ハードを売る側として致命的だったのは、ワンセグでもNHKの受信料が発生するとした判決(普及し始めた時と話が違ったこと)で、スマホだけでなくカーナビの一部でもテレビの必要性が薄れ始めるほどになったことは、絶対に影響しているはずだ。若い人がテレビのチューナー付きを本当に避ける原因になったはずだからだ。
そこに、OSのアップデート期間をなるべく長くしないと売れなくなり始めたことも重なり、日本独自のこれは必要性が弱まったのだ。そこに半導体不足による値上がりも重なり今年は消えることになったのだろう。

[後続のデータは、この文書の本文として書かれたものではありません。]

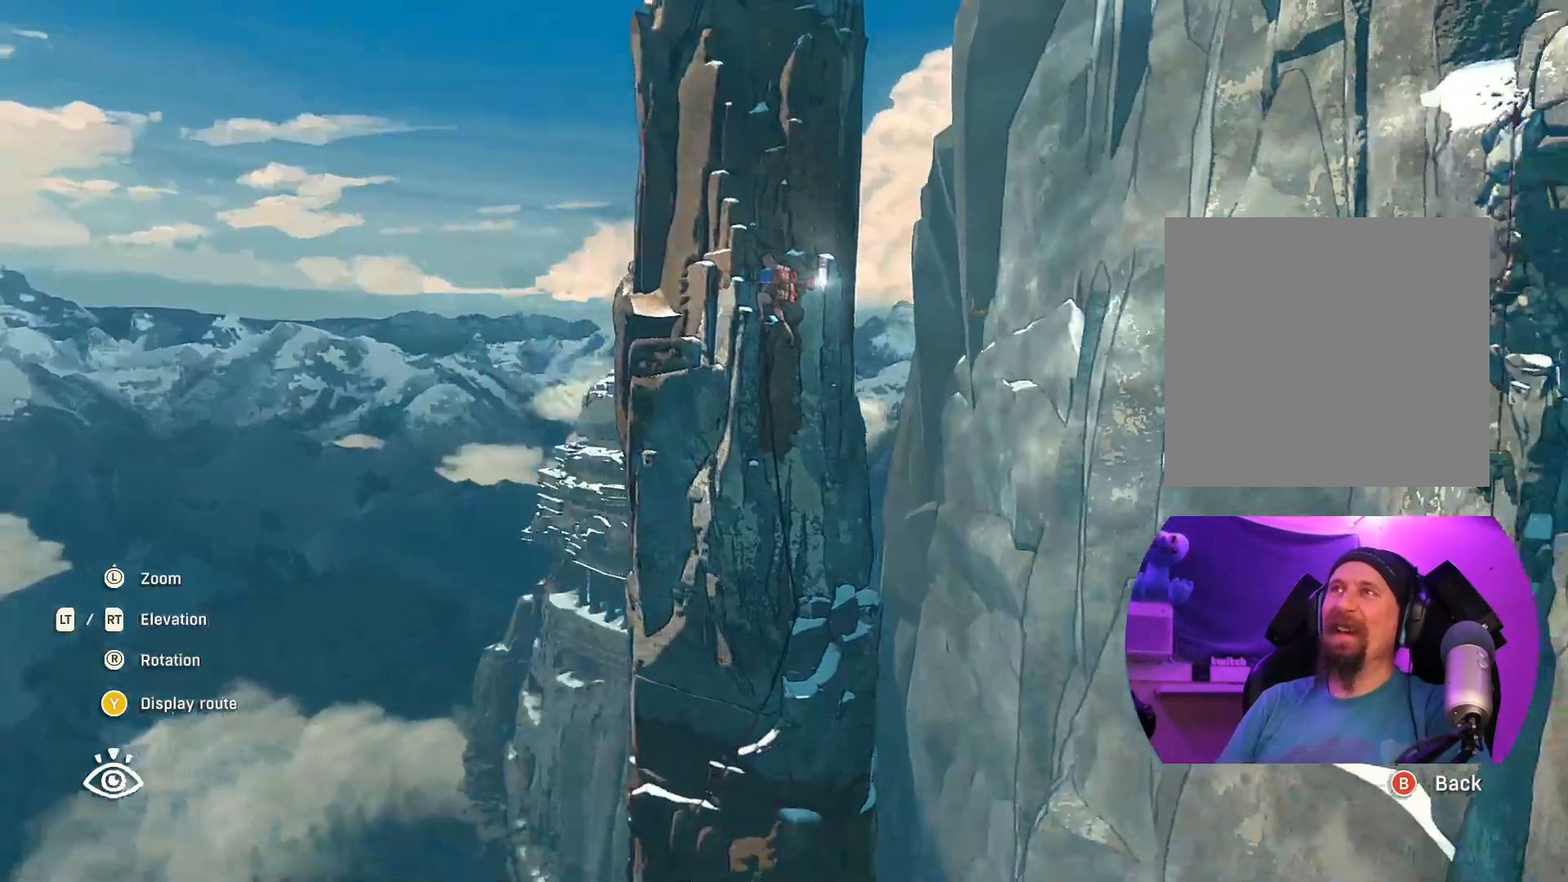
{"buttons": [], "left_stick": "center", "right_stick": "down", "events": [[200, "right_stick", "down-right"], [433, "right_stick", "down"]]}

まあ、チューナー付きは災害時には便利だが、そういうとき以外に必要性はない。

最も災害時でも今のテレビは、本当に人が何人も死んで、もう最悪(厄災)の大部分が終わった後の不幸祭りと、行政などの批判ぐらいしか、報道しない(それもダラダラ何日もやる)し、災害が起こっている現場の困っていること災害がどこまで広がって、どんな影響が出ているとか、どこで困っている人に物資を供給していますといった話はあまりしない。NHKでも最近は結構取りこぼして結果的に、大惨事の後から始めて、内容はショボいのだから。(他にNHKが放送したくて仕方がない番組があれば、そっちが優先されることもある。)

そう考えると、スマホでもし災害用に搭載を望むならFMラジオの方が良いだろう。